Why are $(\mathbb{R}, <)$ and $(\{ x \in \mathbb{R} | x \neq 0\}, <)$ not isomorphic?
My approach is to assume that there is an isomorphism and attempt to derive a contradiction by showing that there is a formula which the first structure satisfies but the second does not. I'm having trouble finding one.
Your idea is good. Indeed, two isomorphic structures satisfy the same formulas. But pay attention, the converse is not true. For example, if you covered the notion of back-and-forth, you may have shown that the theory of dense linear orders without extremities is complete. Both $(\mathbb R,<)$ and $(\mathbb R\backslash\{0\},<)$ are such orders, so they are elementarily equivalent, and hence satisfy the same formulas.
So how can you show that they are not isomorphic? By showing that they don't satisfy the same properties that are not necessarily expressed in first order logic. For example, for the same reasons as above, $(\mathbb Q,<)$ and $(\mathbb R,<)$ are both elementarily equivalent, yet they're clearly not isomorphic because $\mathbb Q$ is countable but not $\mathbb R$. You can't say in the first order logic with the language $\{<\}$ that a model is countable or not.
Same thing goes for $(\mathbb R,<)$ and $(\mathbb R\backslash\{0\}$,<). One of them satisfies the least upper bound property, but not the other. This shows that they are not isomorphic.

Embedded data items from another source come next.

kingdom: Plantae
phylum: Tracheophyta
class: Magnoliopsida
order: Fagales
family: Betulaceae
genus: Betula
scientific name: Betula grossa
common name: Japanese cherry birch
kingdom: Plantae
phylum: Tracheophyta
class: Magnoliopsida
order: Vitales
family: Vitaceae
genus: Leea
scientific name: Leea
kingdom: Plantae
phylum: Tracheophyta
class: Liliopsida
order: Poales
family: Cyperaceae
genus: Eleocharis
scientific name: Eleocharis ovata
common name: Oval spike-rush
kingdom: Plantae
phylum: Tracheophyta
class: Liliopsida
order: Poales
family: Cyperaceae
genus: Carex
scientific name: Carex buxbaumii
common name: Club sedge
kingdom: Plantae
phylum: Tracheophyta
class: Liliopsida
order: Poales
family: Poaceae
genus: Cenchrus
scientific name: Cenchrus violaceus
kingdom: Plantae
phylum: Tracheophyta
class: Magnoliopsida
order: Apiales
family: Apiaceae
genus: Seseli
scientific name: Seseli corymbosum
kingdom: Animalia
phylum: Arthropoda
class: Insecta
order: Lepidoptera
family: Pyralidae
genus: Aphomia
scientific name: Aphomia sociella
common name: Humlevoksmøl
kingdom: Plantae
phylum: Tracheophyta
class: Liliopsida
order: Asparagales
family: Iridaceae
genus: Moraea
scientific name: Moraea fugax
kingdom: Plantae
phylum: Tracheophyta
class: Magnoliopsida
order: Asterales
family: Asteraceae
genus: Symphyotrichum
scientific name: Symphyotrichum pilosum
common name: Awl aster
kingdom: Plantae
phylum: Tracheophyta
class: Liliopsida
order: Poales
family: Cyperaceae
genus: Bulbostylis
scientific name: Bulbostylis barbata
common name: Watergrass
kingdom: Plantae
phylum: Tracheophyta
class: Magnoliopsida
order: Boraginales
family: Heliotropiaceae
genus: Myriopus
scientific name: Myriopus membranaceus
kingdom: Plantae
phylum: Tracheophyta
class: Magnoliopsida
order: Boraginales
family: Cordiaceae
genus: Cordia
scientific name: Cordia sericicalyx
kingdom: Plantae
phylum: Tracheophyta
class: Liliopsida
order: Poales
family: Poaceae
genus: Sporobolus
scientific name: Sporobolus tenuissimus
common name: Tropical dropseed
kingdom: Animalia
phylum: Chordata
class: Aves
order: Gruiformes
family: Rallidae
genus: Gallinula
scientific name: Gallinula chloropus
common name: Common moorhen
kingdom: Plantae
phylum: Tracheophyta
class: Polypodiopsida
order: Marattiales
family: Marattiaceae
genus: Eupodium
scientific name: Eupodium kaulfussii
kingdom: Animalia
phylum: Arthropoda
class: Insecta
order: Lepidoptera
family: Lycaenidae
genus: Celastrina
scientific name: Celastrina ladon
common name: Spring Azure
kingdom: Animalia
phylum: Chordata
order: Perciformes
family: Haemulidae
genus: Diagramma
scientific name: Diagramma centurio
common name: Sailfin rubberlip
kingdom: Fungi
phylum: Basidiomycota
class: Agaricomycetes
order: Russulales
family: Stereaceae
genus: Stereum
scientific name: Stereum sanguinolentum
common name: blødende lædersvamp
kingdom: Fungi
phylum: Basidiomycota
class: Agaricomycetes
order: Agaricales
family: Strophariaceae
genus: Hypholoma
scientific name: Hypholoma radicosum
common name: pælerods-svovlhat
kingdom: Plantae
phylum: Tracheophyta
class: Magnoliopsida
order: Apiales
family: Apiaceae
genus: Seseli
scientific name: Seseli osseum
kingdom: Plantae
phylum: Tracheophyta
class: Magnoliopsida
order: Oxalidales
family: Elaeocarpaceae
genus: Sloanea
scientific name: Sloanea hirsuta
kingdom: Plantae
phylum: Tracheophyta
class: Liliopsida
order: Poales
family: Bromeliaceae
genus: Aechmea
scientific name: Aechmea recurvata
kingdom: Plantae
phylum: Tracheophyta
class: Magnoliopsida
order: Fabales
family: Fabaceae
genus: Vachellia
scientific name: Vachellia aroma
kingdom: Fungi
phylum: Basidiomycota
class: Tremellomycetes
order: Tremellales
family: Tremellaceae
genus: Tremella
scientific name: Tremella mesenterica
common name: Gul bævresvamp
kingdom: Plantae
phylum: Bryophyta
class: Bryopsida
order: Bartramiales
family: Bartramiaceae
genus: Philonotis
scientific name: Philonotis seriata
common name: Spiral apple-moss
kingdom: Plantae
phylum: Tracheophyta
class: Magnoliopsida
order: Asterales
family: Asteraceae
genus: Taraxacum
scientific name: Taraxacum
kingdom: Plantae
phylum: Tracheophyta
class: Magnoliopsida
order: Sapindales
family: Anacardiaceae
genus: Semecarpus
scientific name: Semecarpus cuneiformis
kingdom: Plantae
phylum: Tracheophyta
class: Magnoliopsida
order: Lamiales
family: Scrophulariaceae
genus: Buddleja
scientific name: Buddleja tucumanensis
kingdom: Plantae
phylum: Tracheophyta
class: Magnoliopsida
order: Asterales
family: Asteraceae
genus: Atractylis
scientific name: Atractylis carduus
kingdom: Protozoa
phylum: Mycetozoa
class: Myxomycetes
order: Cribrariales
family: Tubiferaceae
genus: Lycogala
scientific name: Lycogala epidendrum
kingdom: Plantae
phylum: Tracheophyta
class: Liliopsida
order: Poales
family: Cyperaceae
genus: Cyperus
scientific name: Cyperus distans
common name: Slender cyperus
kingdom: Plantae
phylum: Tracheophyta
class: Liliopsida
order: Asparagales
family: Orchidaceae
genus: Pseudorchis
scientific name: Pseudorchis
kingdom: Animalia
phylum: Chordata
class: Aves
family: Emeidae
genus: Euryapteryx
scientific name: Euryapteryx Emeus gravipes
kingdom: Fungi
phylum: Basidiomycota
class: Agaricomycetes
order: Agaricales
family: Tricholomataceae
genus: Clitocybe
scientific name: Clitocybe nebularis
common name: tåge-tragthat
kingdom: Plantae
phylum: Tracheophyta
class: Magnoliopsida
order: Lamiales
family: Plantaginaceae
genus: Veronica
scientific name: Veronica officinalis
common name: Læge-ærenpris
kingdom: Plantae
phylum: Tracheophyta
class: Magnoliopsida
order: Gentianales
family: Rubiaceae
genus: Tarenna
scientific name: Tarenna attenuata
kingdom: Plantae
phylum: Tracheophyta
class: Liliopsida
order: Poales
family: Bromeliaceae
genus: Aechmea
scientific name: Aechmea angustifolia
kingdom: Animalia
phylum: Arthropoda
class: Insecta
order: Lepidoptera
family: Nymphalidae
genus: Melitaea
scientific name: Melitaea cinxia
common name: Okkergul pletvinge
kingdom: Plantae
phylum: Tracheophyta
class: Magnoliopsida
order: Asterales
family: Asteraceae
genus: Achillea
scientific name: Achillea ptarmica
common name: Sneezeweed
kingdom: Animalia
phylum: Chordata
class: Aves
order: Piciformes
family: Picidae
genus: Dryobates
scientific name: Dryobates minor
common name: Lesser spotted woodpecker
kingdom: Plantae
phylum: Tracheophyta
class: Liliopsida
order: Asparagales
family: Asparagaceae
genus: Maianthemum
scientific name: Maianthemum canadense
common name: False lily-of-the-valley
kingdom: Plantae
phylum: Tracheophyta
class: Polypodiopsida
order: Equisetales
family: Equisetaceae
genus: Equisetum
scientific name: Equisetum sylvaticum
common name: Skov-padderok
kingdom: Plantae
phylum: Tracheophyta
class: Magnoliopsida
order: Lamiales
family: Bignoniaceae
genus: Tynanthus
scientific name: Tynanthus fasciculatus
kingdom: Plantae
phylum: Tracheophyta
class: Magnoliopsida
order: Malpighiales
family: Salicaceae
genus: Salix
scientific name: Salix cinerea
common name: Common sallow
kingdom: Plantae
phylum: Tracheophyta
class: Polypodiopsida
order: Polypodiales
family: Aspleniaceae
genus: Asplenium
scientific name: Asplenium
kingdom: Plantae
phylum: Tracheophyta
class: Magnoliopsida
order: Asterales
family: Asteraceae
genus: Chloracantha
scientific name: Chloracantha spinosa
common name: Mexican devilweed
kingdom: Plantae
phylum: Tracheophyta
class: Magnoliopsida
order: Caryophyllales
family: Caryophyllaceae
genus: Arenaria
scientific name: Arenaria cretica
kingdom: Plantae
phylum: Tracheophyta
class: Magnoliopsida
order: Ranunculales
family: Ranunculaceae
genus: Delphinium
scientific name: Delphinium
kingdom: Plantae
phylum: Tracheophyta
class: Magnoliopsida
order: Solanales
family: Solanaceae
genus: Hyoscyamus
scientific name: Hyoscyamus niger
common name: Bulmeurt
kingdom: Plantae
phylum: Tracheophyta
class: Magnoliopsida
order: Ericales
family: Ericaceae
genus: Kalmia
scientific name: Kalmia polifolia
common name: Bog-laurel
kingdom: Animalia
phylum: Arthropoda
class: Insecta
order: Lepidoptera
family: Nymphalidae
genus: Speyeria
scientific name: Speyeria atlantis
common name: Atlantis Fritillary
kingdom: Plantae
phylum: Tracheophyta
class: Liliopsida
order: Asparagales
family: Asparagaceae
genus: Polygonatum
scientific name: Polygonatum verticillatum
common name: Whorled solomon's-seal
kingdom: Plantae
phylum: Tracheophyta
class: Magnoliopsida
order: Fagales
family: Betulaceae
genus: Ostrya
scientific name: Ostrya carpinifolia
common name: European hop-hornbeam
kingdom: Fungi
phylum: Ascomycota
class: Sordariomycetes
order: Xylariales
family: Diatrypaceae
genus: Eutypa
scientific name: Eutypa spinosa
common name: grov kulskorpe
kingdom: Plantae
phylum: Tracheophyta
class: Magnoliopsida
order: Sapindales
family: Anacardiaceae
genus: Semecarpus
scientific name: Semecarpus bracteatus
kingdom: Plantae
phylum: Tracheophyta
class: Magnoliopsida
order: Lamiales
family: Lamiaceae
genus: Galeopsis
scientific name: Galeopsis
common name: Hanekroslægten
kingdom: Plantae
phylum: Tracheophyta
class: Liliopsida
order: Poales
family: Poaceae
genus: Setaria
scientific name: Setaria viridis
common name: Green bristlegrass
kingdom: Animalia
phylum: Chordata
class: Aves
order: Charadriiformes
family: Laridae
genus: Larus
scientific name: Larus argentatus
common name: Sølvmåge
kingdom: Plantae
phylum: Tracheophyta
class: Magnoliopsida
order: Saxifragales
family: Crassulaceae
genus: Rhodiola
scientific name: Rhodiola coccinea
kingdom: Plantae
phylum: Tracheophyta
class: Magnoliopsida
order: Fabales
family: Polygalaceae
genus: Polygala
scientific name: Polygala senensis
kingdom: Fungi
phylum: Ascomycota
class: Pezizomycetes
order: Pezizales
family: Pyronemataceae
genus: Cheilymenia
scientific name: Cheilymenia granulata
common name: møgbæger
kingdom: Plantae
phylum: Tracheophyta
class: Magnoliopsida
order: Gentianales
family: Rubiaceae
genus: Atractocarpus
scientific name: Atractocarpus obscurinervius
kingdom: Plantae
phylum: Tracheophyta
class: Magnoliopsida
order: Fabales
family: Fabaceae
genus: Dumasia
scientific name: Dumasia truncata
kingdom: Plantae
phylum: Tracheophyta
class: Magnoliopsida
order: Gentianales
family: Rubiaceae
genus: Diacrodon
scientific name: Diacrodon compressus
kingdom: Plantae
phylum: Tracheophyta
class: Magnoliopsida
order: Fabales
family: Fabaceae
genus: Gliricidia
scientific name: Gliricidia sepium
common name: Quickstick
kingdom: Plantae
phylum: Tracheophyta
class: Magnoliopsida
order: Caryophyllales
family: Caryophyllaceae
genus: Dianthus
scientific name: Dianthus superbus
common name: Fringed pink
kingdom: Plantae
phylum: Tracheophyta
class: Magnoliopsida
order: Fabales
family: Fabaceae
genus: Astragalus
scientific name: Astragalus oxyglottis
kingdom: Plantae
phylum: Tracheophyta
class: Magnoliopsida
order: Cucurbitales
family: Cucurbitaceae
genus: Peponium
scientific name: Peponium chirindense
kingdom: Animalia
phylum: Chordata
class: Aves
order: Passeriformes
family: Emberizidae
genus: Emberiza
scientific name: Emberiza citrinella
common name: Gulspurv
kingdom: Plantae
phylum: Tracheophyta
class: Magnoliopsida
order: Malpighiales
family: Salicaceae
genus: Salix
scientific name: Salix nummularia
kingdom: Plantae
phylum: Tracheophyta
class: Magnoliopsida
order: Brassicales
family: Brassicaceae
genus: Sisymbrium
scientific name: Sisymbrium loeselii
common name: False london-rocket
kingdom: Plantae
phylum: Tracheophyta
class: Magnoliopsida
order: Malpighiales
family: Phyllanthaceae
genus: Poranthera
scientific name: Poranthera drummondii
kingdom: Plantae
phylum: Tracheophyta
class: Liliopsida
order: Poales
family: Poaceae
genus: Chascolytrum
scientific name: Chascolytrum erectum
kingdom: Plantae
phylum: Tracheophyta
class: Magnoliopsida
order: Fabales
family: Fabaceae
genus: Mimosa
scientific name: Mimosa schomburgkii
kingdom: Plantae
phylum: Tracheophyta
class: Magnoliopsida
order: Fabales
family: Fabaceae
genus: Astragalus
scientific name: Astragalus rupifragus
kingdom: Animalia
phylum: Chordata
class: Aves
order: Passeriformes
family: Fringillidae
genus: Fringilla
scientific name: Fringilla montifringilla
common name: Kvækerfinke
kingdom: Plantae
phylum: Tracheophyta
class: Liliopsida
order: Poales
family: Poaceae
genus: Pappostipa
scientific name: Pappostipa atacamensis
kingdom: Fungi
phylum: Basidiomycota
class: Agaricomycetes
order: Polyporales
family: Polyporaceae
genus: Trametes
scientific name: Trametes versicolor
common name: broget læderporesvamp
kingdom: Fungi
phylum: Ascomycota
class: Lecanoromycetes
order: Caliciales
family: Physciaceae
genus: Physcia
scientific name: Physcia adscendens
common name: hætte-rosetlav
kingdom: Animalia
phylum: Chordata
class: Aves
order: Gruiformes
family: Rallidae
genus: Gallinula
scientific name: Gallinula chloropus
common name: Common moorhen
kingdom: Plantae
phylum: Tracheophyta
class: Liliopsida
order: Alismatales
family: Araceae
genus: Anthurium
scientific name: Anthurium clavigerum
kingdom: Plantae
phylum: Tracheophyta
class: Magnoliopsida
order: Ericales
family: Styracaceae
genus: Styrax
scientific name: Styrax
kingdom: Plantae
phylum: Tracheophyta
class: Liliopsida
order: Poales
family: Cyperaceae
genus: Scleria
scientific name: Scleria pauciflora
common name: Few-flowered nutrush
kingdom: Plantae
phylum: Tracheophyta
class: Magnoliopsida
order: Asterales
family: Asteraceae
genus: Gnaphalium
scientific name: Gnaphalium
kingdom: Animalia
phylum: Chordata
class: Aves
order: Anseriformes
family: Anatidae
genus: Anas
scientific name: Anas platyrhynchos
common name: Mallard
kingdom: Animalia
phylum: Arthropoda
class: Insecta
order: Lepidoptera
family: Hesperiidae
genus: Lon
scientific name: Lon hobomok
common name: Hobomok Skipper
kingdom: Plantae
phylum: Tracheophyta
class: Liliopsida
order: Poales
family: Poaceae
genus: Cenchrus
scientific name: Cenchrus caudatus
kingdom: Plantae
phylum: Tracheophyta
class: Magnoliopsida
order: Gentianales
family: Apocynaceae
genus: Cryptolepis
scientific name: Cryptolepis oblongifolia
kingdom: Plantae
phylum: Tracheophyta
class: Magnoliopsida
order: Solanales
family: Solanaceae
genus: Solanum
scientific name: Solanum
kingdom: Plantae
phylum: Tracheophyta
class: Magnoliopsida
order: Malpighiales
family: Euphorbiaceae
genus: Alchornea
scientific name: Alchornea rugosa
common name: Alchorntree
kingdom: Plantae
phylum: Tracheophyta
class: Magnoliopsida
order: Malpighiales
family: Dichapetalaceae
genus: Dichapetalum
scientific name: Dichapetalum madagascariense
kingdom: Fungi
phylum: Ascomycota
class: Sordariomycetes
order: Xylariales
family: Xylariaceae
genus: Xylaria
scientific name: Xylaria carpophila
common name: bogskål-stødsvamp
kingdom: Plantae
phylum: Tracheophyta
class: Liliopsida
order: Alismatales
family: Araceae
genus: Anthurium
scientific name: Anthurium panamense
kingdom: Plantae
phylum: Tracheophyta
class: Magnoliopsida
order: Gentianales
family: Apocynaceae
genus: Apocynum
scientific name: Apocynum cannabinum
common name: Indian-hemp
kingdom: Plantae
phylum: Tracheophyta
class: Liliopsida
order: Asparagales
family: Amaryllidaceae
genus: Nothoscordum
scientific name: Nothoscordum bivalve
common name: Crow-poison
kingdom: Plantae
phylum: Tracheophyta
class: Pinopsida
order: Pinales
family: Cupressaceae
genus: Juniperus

Leo163's comment gives another proof. The usual topology on $\mathbb R$ coincides with its order topology, and same goes for $\mathbb R\backslash\{0\}$. The way this topology is defined, you can see that if two totally ordered sets are isomorphic (as ordered sets) then they're homeomorphic (as topological spaces, where the topology of each one is the order topology). So, if $(\mathbb R,<)$ and $(\mathbb R\backslash\{0\},<)$ were isomorphic, $\mathbb R$ would be homeomorphic to $\mathbb R\backslash\{0\}$, but one is connected and the other is not.